In fact, I commented myself when I first became aware of the book that, “I haven’t read it yet, but I like the idea of a book on the topic written by someone who actually knows (a lot!) about the technology.”

The book even has a foreword by security maven Professor Eugene Spafford, and as he also provided a foreword for one of my books (Viruses Revealed, which I wrote with Robert Slade and Urs Gattiker), I know very well that he’s not the kind of guy to let a few manifest impossibilities go by without comment. And now I have read it, I feel more qualified to make a few brief comments of my own.

"If there’s one disadvantage to spending more than a quarter of a century in security, it’s that you become hypersensitized to mangled terminology and fantasy passed off as current science"

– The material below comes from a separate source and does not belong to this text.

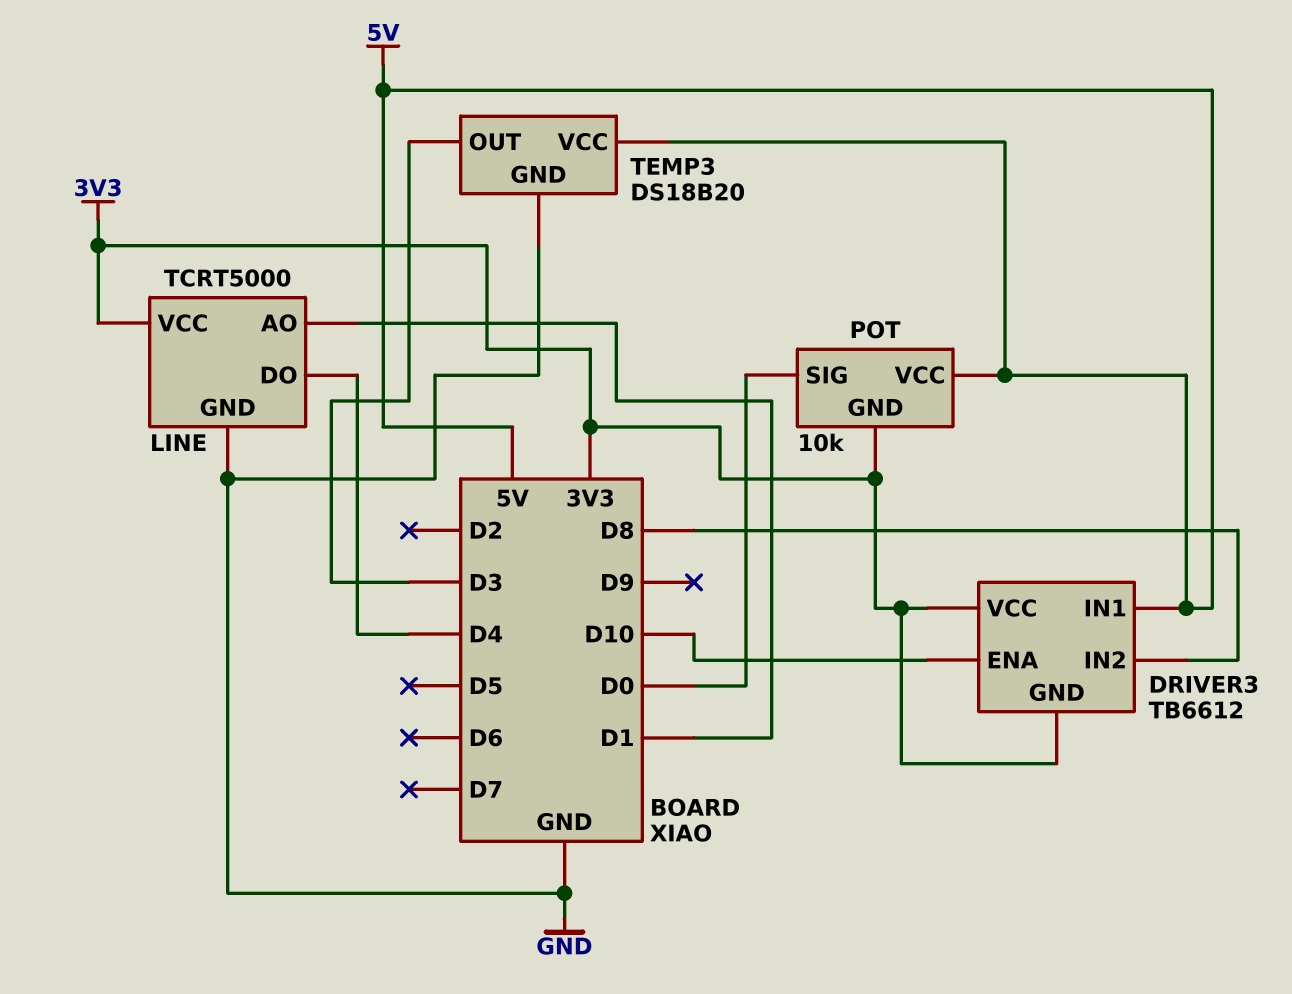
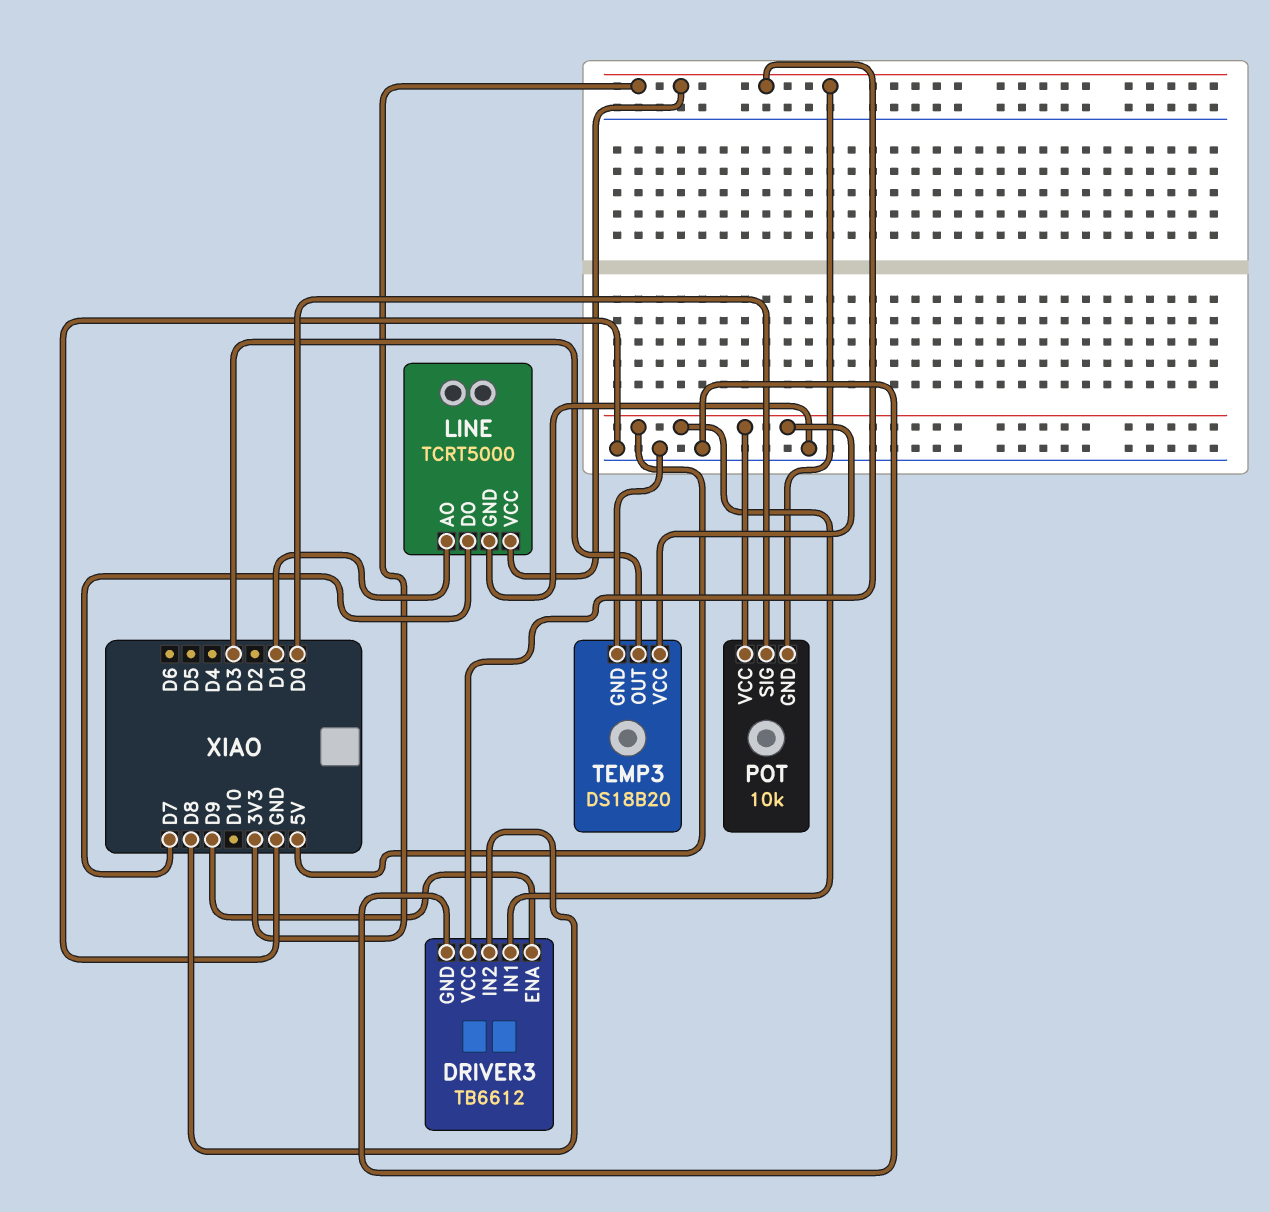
DRIVER3 pin ENA: D10 -> D9
DRIVER3 pin GND: 3V3 -> GND
LINE pin DO: D4 -> D7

Technical accuracy is obviously a draw for those of us who work in security (and in an area that’s not always well understood by specialists in other areas of security), but it’s probably not the most important criterion for other readers of a book’s value and readability. Otherwise, my books might outsell JK Rowling. 

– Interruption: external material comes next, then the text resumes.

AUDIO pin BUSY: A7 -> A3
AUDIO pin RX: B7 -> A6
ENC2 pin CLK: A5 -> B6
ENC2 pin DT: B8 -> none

John Hawes subsequently expanded his appreciation of the book into a review for Virus Bulletin and noted that Carey took due note of the advice (usually attributed to Mark Twain) to ‘write what you know’. That’s not always the best possible advice but I think it worked quite well here. Despite his hero’s background in the security industry, there’s no over-literal account of a more typical malware researcher’s life along the lines of: 

Tuesday: Disassembled a new bot; spent the afternoon tweaking broken code.

Wednesday: Spent the morning re-compiling broken module; disassembled some boring adware.

Thursday: Inspected several megabytes of log file; got misquoted by the Daily Mail.

Indeed, having teased us with the suggestion of a serious breach in a software house not a million miles from a PC near you and allowing his hero to indulge in a little light data recovery, the story ranges over an assortment of locations (mostly in California), some of them involving the sort of rocky and/or underground clambering that most of us would prefer to watch from our living rooms or a cinema seat. It also features some smart backchat and episodes ranging from farce to drama with a leavening of murder and mayhem.

Later in the book, the author does return to a computer-driven doomsday scenario somewhere between Dan Brown and Dr Alan Solomon (who actually wrote a story with a somewhat similar premise in 1987 even before he’d actually seen a virus) with a sprinkling of National Treasure.

It seems slightly paradoxical that while the imaginings of the media continue to operate on the basis of hardware and software very different to the technology used by most security specialists, the scary scenarios they invoke often seem almost tame compared to the scenarios that the future holds in an insanely interconnected world. 

In the words of Bruce Schneier (not one to indulge in hype and security theatre): “Future attacks will be exactly like what’s happening on the internet today with your computer and smartphones, only they will be with everything. It’s all one network, and it’s all critical infrastructure.”

Since I’m largely in agreement with John Hawes’ assessment of the novel, I won’t try to duplicate his effort (no wonder no-one ever invites me to review fiction): besides, literary criticism isn’t exactly what Infosecurity Magazine expects from me. Nonetheless, The Florentine Deception is – though not The Great American Novel – at least a good read, and proceeds are donated to charities benefiting underprivileged students, with a first goal of selling 2000 books and donating $10k. And if this is the sort of book that interests you, Robert Slade has a page on his book review site devoted to reviews of Fiction (with Computer and Technical Themes).